The newspaper quoted the description from the designer's Web site that the dress was "elegantly cut to gently skim the figure."
Although the money to buy the white dress probably came from Melissa's pay since she is a banker, the price tag was equated by News.com.au to the new GP visit fee of $7 107 times or the $5 charge on the filling up of 150 prescriptions.
Minutes after the News.com.au article came out, reactions of Australians either to the article or the expensive dress came out.
Michael Byrnes believes the daily should have focused its criticism on changes to education and health funding instead of Melissa's dress. Jo Macarthur agreed, commenting, "I fins this is disgusting of $newscomauHQ to go after Joe Hockey's wife for what she wore last night."

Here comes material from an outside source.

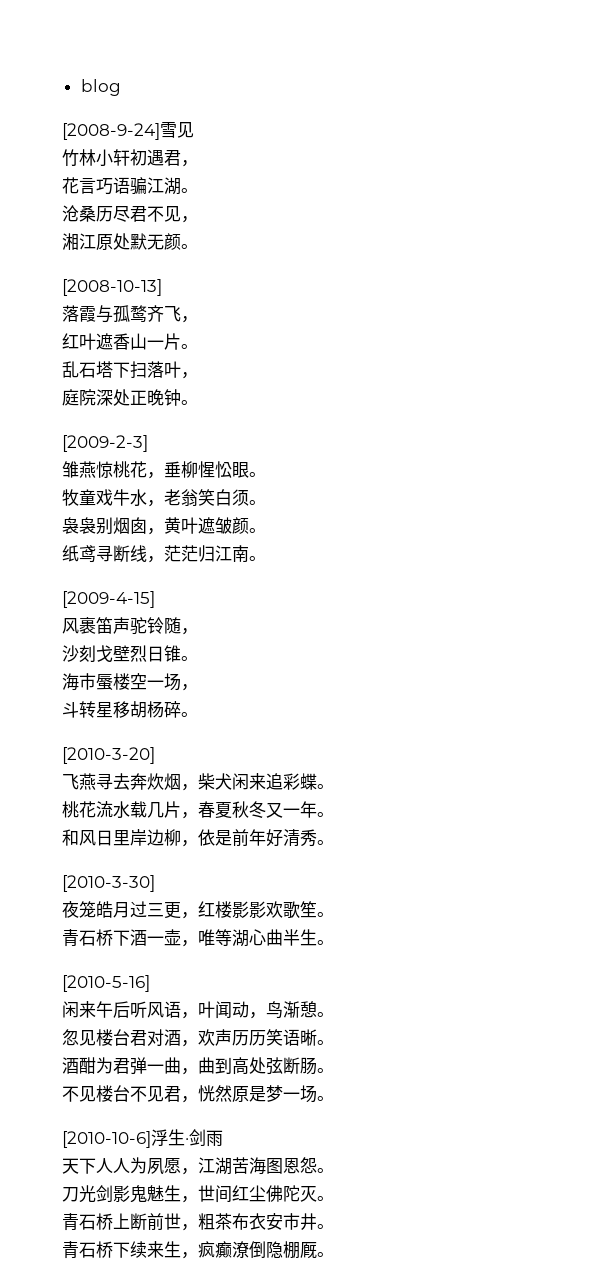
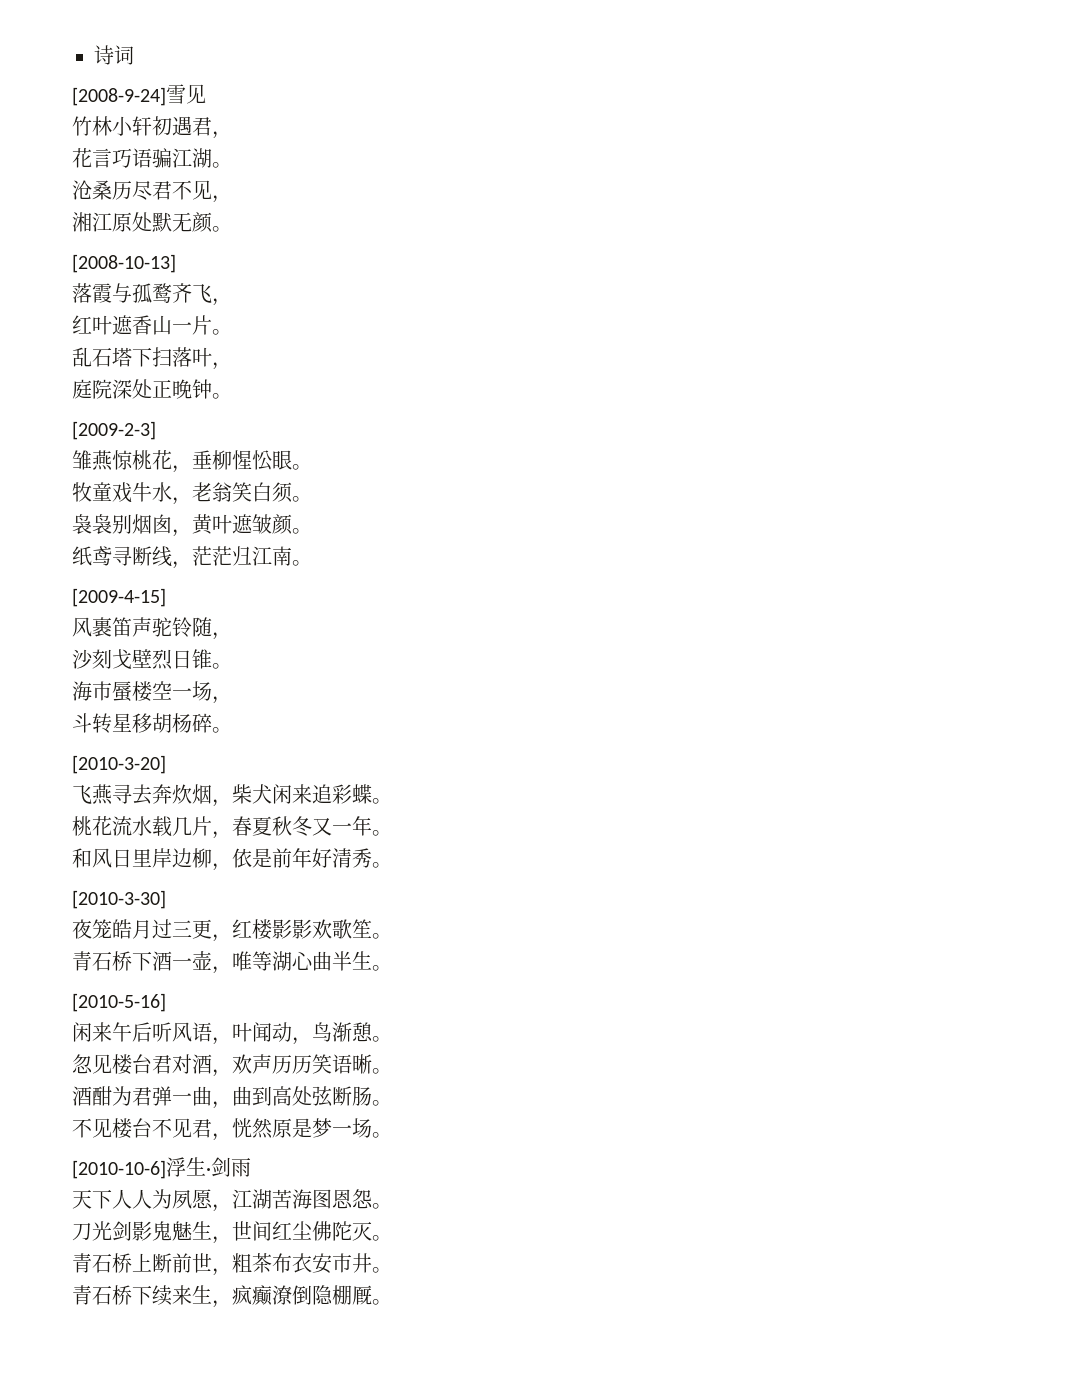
[80,79,121,96] blog -> [94,45,134,65] 诗词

However, Dave Donovan sees it otherwise when he tweeted, "WHAT WE KNOW: Joe Hockey, fmr lawyer/banker, Cuban cigar smoker, rich banker wife, enjoys dancing over impoverishment of needy Australians."
David Claridad found the article humorous because it "almost sounded like Joe Hockey cheated on his wife!!"
April Pressler linked the treasurer's wife's financial capability to buy an expensive dress during hard times to her being given a $45,000-a-year board appointment by the Newman government.
Pressler was probably referring to a Courier Mail article in August 2013 which reported that Hockey breached parliamentary rules when he declared only in May 2013 that his wife was made director of Steel Harbour under spouse declaration rules, but business records indicate she has been appointed director since 1998, while pecuniary interest register declarations must be made within a month.
Hockey then claimed he was not aware of his wife's business interests for the past 14 years and blamed the publicity given to the appointment to a smear campaign by the Labor party.